Luciano la guardò negli occhi e in lei si accesero migliaia di scintille, che addobbavano a festa la sua anima. Quella sera, bevendo gazzose e gustando sorbetto al limone al bar centrale, Antonietta apprese che Luciano era il “moroso” di Gilda, vicina di casa dei suoi genitori, che si vantava di averlo assediato e conquistato più per sfinimento che per fascino. Luciano non smetteva di guardare la festeggiata negli occhi, in un modo che lei non sapeva sostenere, senza avvampare o balbettare. Al termine della serata, si offrì di riaccompagnarla. Le rane gracidavano e nel buio della notte solo qualche piccola lucciola illuminava il sentiero. Antonietta camminava con le mani dietro la schiena, a testa bassa e incrociando i piedi, cercando un modo per placare il tumulto di emozioni che la pervadeva. Luciano la prese per mano e disse d’un fiato:
“Sposami, ti porto via con me, a Perugia. Da quel giorno in cui ti ho vista nei camerini del teatro per la prima volta, ho vegliato su di te da lontano e ho aspettato solo questo momento per chiedertelo” i suoi occhi azzurri e penetranti la scrutavano intensamente.
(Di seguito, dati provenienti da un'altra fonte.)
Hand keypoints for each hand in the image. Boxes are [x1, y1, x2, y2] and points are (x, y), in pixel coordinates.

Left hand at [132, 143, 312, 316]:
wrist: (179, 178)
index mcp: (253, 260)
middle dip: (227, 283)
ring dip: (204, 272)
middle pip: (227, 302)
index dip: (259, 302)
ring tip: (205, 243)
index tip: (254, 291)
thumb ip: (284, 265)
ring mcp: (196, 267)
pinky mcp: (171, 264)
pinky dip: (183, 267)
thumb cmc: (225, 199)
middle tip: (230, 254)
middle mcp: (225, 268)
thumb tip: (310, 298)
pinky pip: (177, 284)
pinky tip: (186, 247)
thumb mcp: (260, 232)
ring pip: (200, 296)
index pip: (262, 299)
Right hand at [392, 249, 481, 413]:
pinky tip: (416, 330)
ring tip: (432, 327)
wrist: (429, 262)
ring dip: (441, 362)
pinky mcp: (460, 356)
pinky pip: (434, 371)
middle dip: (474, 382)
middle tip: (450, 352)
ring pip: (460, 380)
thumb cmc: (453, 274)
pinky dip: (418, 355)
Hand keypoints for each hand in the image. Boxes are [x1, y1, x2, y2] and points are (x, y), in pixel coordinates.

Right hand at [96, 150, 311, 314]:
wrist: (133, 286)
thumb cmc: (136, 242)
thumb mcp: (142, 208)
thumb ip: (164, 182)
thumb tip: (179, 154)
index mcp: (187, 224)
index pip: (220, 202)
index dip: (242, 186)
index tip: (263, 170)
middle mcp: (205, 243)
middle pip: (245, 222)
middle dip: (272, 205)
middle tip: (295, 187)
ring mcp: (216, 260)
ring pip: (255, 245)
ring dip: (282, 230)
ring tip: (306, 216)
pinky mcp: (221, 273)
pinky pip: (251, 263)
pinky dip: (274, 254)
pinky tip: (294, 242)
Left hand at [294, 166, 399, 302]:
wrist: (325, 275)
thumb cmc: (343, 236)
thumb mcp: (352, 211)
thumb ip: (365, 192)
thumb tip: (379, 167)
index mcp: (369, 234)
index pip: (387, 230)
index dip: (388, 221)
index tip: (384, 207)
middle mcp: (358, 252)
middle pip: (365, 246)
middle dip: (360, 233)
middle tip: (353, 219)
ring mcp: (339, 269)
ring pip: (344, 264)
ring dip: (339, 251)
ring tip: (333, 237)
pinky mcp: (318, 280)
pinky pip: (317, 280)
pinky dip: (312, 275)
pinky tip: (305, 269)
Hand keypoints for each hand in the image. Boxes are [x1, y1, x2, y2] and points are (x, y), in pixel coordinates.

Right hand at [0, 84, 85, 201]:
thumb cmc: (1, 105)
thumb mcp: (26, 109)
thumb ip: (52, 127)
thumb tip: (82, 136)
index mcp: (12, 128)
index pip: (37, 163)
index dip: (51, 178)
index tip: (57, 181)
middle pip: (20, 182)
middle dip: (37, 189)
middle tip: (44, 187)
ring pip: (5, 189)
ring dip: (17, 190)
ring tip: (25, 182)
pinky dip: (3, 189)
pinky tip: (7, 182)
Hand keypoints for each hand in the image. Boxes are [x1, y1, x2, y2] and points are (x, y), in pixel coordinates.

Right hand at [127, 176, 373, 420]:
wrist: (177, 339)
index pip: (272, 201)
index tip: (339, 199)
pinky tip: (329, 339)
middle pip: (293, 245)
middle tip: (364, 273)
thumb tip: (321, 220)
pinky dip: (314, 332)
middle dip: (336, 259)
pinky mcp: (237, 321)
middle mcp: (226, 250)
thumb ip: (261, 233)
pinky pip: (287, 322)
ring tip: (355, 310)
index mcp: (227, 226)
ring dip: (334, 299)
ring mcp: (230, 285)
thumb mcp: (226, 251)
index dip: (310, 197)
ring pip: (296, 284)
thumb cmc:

“Ma … Gilda?” Chiese Antonietta esterrefatta, divisa tra il dispiacere di fare un torto all’amica e la dolce attrazione che la spingeva verso quell’uomo forte e bello.
“Gilda è stata una scusa per intrufolarmi a questa festa di compleanno, aspettare la mezzanotte e chiedere la tua mano – Luciano si fermò per riflettere, poi sorrise, con due adorabili fossette che gli solcavano le guance – vedrai che se ne farà una ragione. C’è Samuele, che si è laureato con me e poi è tornato alla macelleria del padre a lavorare, che non aspetta altro che il momento giusto per farle la corte. Loro saranno felici qui e, noi, a Perugia”. Antonietta lo assecondò subito con entusiasmo e fiducia totale. Decisero che si sarebbero sposati due mesi dopo e poi, al termine di una lunga luna di miele, non si sarebbero lasciati mai più. Quella sera, che avrebbe cambiato per sempre la sua vita, Antonietta aveva il sorriso delle stelle.